La voix du plus jeune se brise, des larmes lui échappent et il se hait. Car il n'a pas été là depuis huit jours. Une éternité.

- Je suis là, assure-t-il, caressant son visage.

Il vient déposer un baiser sur son front, un baiser si amer que le coeur d'Alfred s'en retourne tant il est triste.

- Je ne te vois pas, Liam, se brise-t-il en prenant sa main dans la sienne. Je ne te vois pas...

- Moi, je te vois, souffle tristement Liam en posant son front contre le sien. Vois-nous à travers ma voix... Tu es l'homme que j'adore. Je meurs d'envie de t'embrasser. Je me perds dans tes yeux, et je souris parce qu'on est là. 

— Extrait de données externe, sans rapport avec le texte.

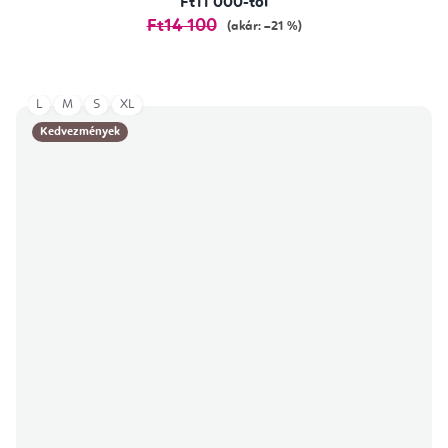
Ft11 000-tól
Ft14 100
(akár: –21 %)
L
M
S
XL
Kedvezmények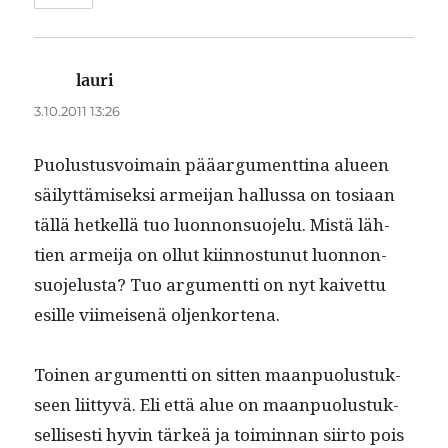
lauri
sanoo:
3.10.2011 13:26
Puo­lus­tusvoimain pääar­gu­ment­ti­na alueen
säi­lyt­tämisek­si armei­jan hal­lus­sa on tosi­aan
täl­lä het­kel­lä tuo luon­non­suo­jelu. Mis­tä läh­
tien armei­ja on ollut kiin­nos­tunut luon­non­
suo­jelus­ta? Tuo argu­ment­ti on nyt kaivet­tu
esille viimeisenä oljenkortena.
Toinen argu­ment­ti on sit­ten maan­puo­lus­tuk­
seen liit­tyvä. Eli että alue on maan­puo­lus­tuk­
sel­lis­es­ti hyvin tärkeä ja toimin­nan siir­to pois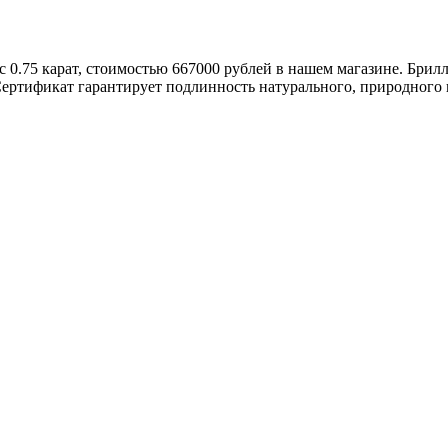
ес 0.75 карат, стоимостью 667000 рублей в нашем магазине. Бр
Сертификат гарантирует подлинность натурального, природного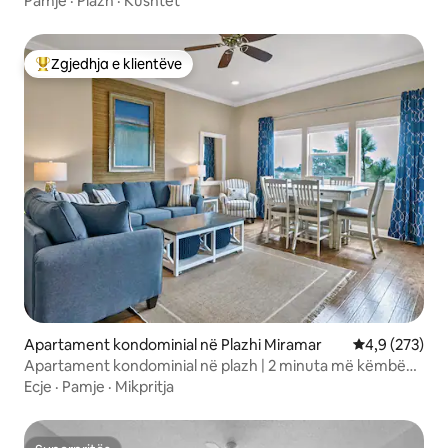
Pamje
·
Plazh
·
Kushtet
Zgjedhja e klientëve
Më të mirat e zgjedhjeve të klientëve
Apartament kondominial në Plazhi Miramar
Vlerësimi mes
4,9 (273)
Apartament kondominial në plazh | 2 minuta më këmbë
deri në plazh | Pishinë + Vaskë me hidromasazh
Ecje
·
Pamje
·
Mikpritja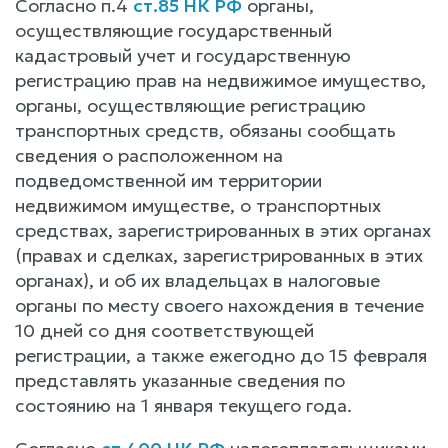
Согласно п.4
ст.85 НК РФ
органы,
осуществляющие государственный
кадастровый учет и государственную
регистрацию прав на недвижимое имущество,
органы, осуществляющие регистрацию
транспортных средств, обязаны сообщать
сведения о расположенном на
подведомственной им территории
недвижимом имуществе, о транспортных
средствах, зарегистрированных в этих органах
(правах и сделках, зарегистрированных в этих
органах), и об их владельцах в налоговые
органы по месту своего нахождения в течение
10 дней со дня соответствующей
регистрации, а также ежегодно до 15 февраля
представлять указанные сведения по
состоянию на 1 января текущего года.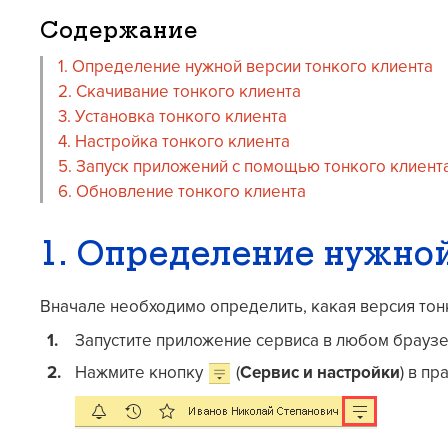
Содержание
1. Определение нужной версии тонкого клиента
2. Скачивание тонкого клиента
3. Установка тонкого клиента
4. Настройка тонкого клиента
5. Запуск приложений с помощью тонкого клиент
6. Обновление тонкого клиента
1. Определение нужной
Вначале необходимо определить, какая версия тонк
Запустите приложение сервиса в любом браузе
Нажмите кнопку
(
Сервис и настройки
) в п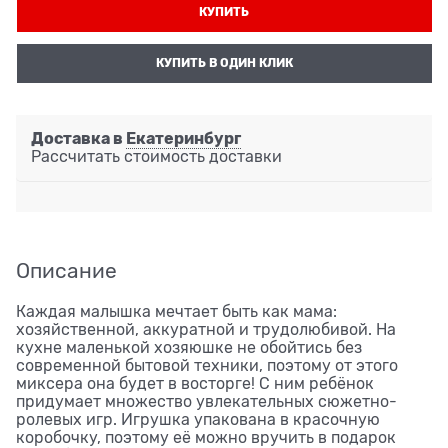
КУПИТЬ
КУПИТЬ В ОДИН КЛИК
Доставка в
Екатеринбург
Рассчитать стоимость доставки
Описание
Каждая малышка мечтает быть как мама:
хозяйственной, аккуратной и трудолюбивой. На
кухне маленькой хозяюшке не обойтись без
современной бытовой техники, поэтому от этого
миксера она будет в восторге! С ним ребёнок
придумает множество увлекательных сюжетно-
ролевых игр. Игрушка упакована в красочную
коробочку, поэтому её можно вручить в подарок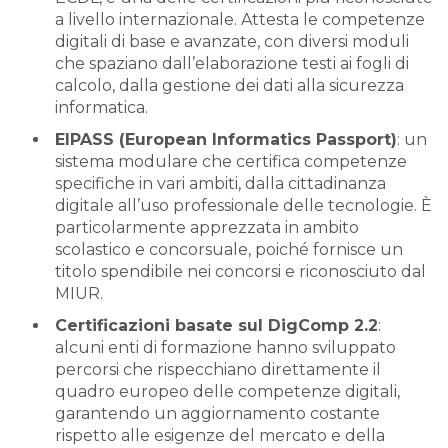
a livello internazionale. Attesta le competenze
digitali di base e avanzate, con diversi moduli
che spaziano dall’elaborazione testi ai fogli di
calcolo, dalla gestione dei dati alla sicurezza
informatica.
EIPASS (European Informatics Passport)
: un
sistema modulare che certifica competenze
specifiche in vari ambiti, dalla cittadinanza
digitale all’uso professionale delle tecnologie. È
particolarmente apprezzata in ambito
scolastico e concorsuale, poiché fornisce un
titolo spendibile nei concorsi e riconosciuto dal
MIUR.
Certificazioni basate sul DigComp 2.2
:
alcuni enti di formazione hanno sviluppato
percorsi che rispecchiano direttamente il
quadro europeo delle competenze digitali,
garantendo un aggiornamento costante
rispetto alle esigenze del mercato e della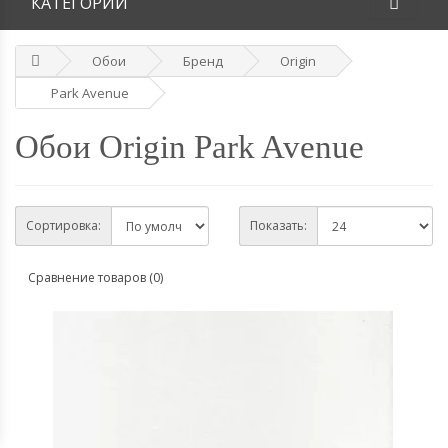
КАТЕГОРИИ
Обои
Бренд
Origin
Park Avenue
Обои Origin Park Avenue
Сортировка:
Показать:
Сравнение товаров (0)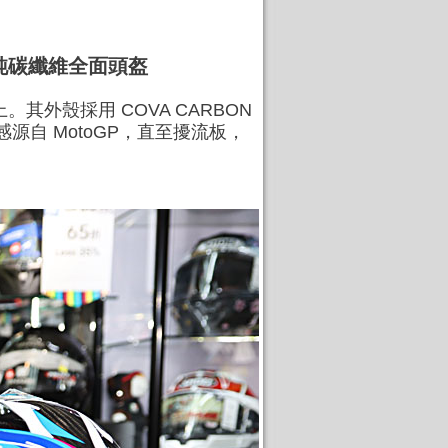
UM 純碳纖維全面頭盔
上。其外殼採用 COVA CARBON
靈感源自 MotoGP，直至擾流板，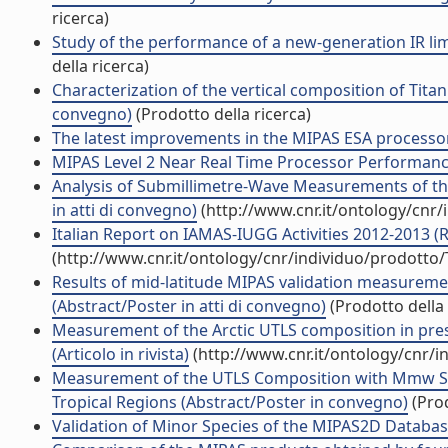
ricerca)
Study of the performance of a new-generation IR li
della ricerca)
Characterization of the vertical composition of Tita
convegno)
(Prodotto della ricerca)
The latest improvements in the MIPAS ESA processor
MIPAS Level 2 Near Real Time Processor Performan
Analysis of Submillimetre-Wave Measurements of t
in atti di convegno)
(http://www.cnr.it/ontology/cnr
Italian Report on IAMAS-IUGG Activities 2012-2013 (
(http://www.cnr.it/ontology/cnr/individuo/prodotto
Results of mid-latitude MIPAS validation measureme
(Abstract/Poster in atti di convegno)
(Prodotto della 
Measurement of the Arctic UTLS composition in pre
(Articolo in rivista)
(http://www.cnr.it/ontology/cnr/
Measurement of the UTLS Composition with Mmw Spe
Tropical Regions (Abstract/Poster in convegno)
(Prod
Validation of Minor Species of the MIPAS2D Databas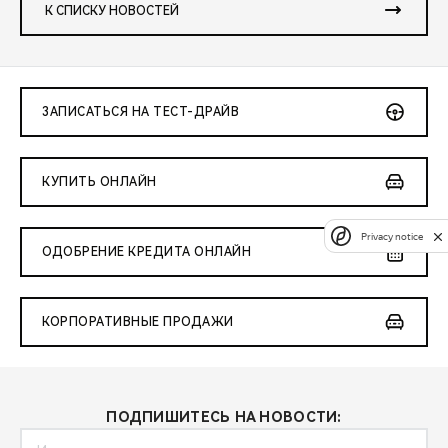
К СПИСКУ НОВОСТЕЙ
ЗАПИСАТЬСЯ НА ТЕСТ-ДРАЙВ
КУПИТЬ ОНЛАЙН
Privacy notice
ОДОБРЕНИЕ КРЕДИТА ОНЛАЙН
КОРПОРАТИВНЫЕ ПРОДАЖИ
ПОДПИШИТЕСЬ НА НОВОСТИ: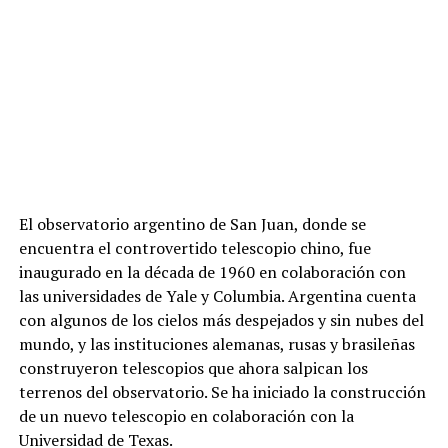
El observatorio argentino de San Juan, donde se
encuentra el controvertido telescopio chino, fue
inaugurado en la década de 1960 en colaboración con
las universidades de Yale y Columbia. Argentina cuenta
con algunos de los cielos más despejados y sin nubes del
mundo, y las instituciones alemanas, rusas y brasileñas
construyeron telescopios que ahora salpican los
terrenos del observatorio. Se ha iniciado la construcción
de un nuevo telescopio en colaboración con la
Universidad de Texas.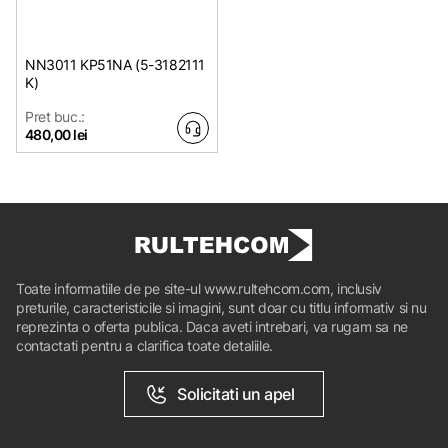
NN3011 KP51NA (5-3182111
K)
Pret buc.:
480,00 lei
Toate informatiile de pe site-ul www.rultehcom.com, inclusiv
preturile, caracteristicile si imagini, sunt doar cu titlu informativ si nu
reprezinta o oferta publica. Daca aveti intrebari, va rugam sa ne
contactati pentru a clarifica toate detaliile.
Solicitati un apel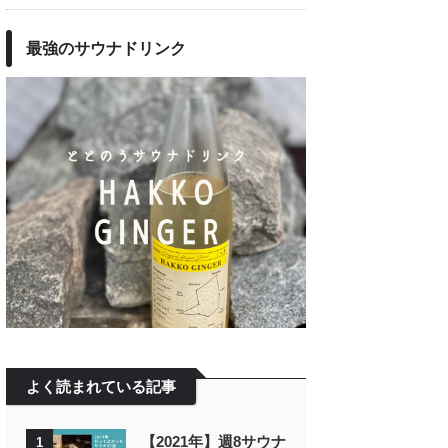
最強のサウナドリンク
よく読まれている記事
【2021年】週8サウナ
1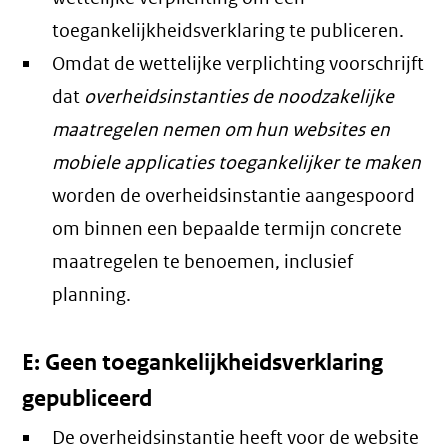
toegankelijkheidsverklaring te publiceren.
Omdat de wettelijke verplichting voorschrijft
dat
overheidsinstanties de noodzakelijke
maatregelen nemen om hun websites en
mobiele applicaties toegankelijker te maken
worden de overheidsinstantie aangespoord
om binnen een bepaalde termijn concrete
maatregelen te benoemen, inclusief
planning.
E: Geen toegankelijkheidsverklaring
gepubliceerd
De overheidsinstantie heeft voor de website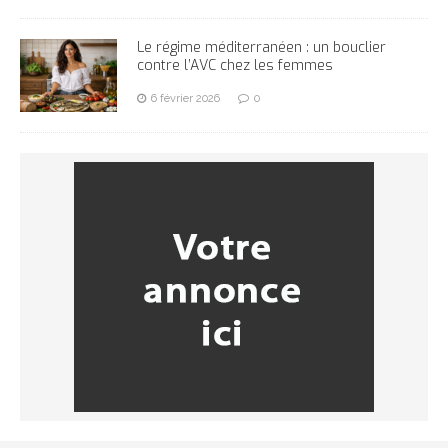
Le régime méditerranéen : un bouclier
contre l’AVC chez les femmes
6 février 2026
0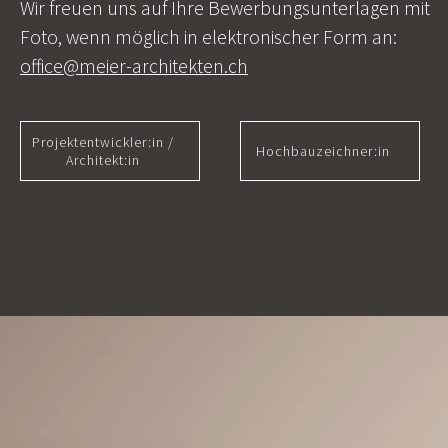
Wir freuen uns auf Ihre Bewerbungsunterlagen mit
Foto, wenn möglich in elektronischer Form an:
office@meier-architekten.ch
Projektentwickler:in /
Hochbauzeichner:in
Architekt:in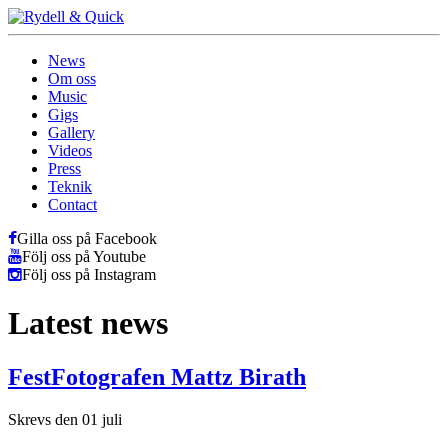
News
Om oss
Music
Gigs
Gallery
Videos
Press
Teknik
Contact
Gilla oss på Facebook
Följ oss på Youtube
Följ oss på Instagram
Latest news
FestFotografen Mattz Birath
Skrevs den 01 juli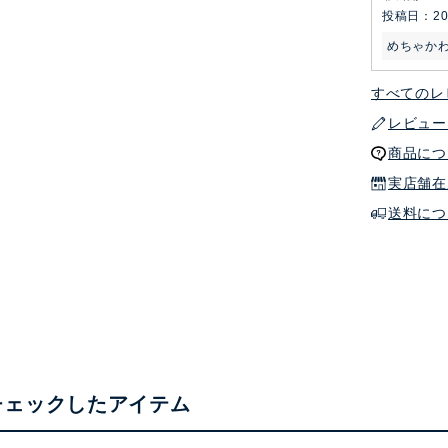
投稿日
20
めちゃか
すべてのレ
レビュー
商品につ
実店舗在
送料につ
チェックしたアイテム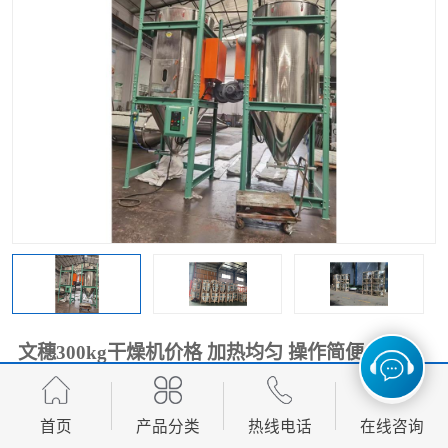
文穗300kg干燥机价格 加热均匀 操作简便
2100.00
价格：
元/台 起
首页
产品分类
热线电话
在线咨询
产品数量：
9999.00台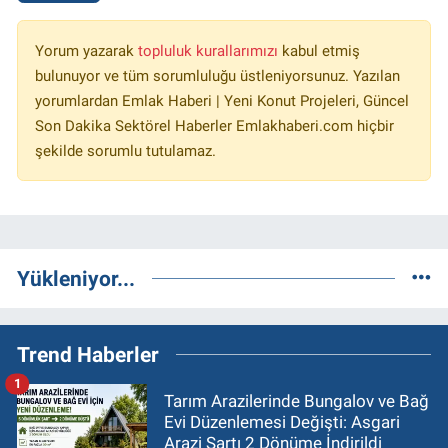
Yorum yazarak
topluluk kurallarımızı
kabul etmiş
bulunuyor ve tüm sorumluluğu üstleniyorsunuz. Yazılan
yorumlardan Emlak Haberi | Yeni Konut Projeleri, Güncel
Son Dakika Sektörel Haberler Emlakhaberi.com hiçbir
şekilde sorumlu tutulamaz.
Yükleniyor...
Trend Haberler
1
Tarım Arazilerinde Bungalov ve Bağ
Evi Düzenlemesi Değişti: Asgari
Arazi Şartı 2 Dönüme İndirildi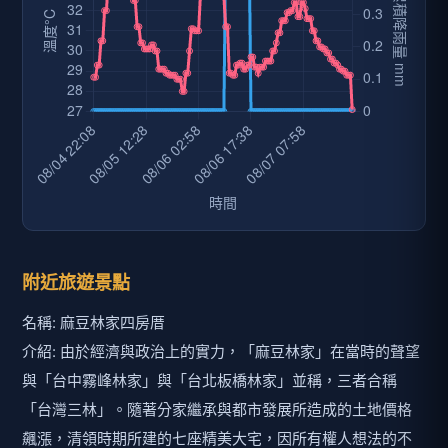
附近旅遊景點
名稱: 麻豆林家四房厝
介紹: 由於經濟與政治上的實力，「麻豆林家」在當時的聲望
與「台中霧峰林家」與「台北板橋林家」並稱，三者合稱
「台灣三林」。隨著分家繼承與都市發展所造成的土地價格
飆漲，清領時期所建的七座精美大宅，因所有權人想法的不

Liam cependant ne veut pas l'embrasser ; il veut juste lui redonner la vue, lui rendre les couleurs de la vie. Liam a les yeux fermés ; il ne supporte pas que ceux d'Alfred ne puissent pas plonger dans les siens. Liam ne sourit pas ; il pleure.

- Menteur, souffle Alfred.

- Je suis là, répète Liam comme pour s'en convaincre. Je suis là...

Mais il n'a pas été là. Depuis huit jours.

Les regrets sont une torture. Quand on les croit disparaître, ils reviennent de plus belle. Ils ne nous quittent jamais vraiment.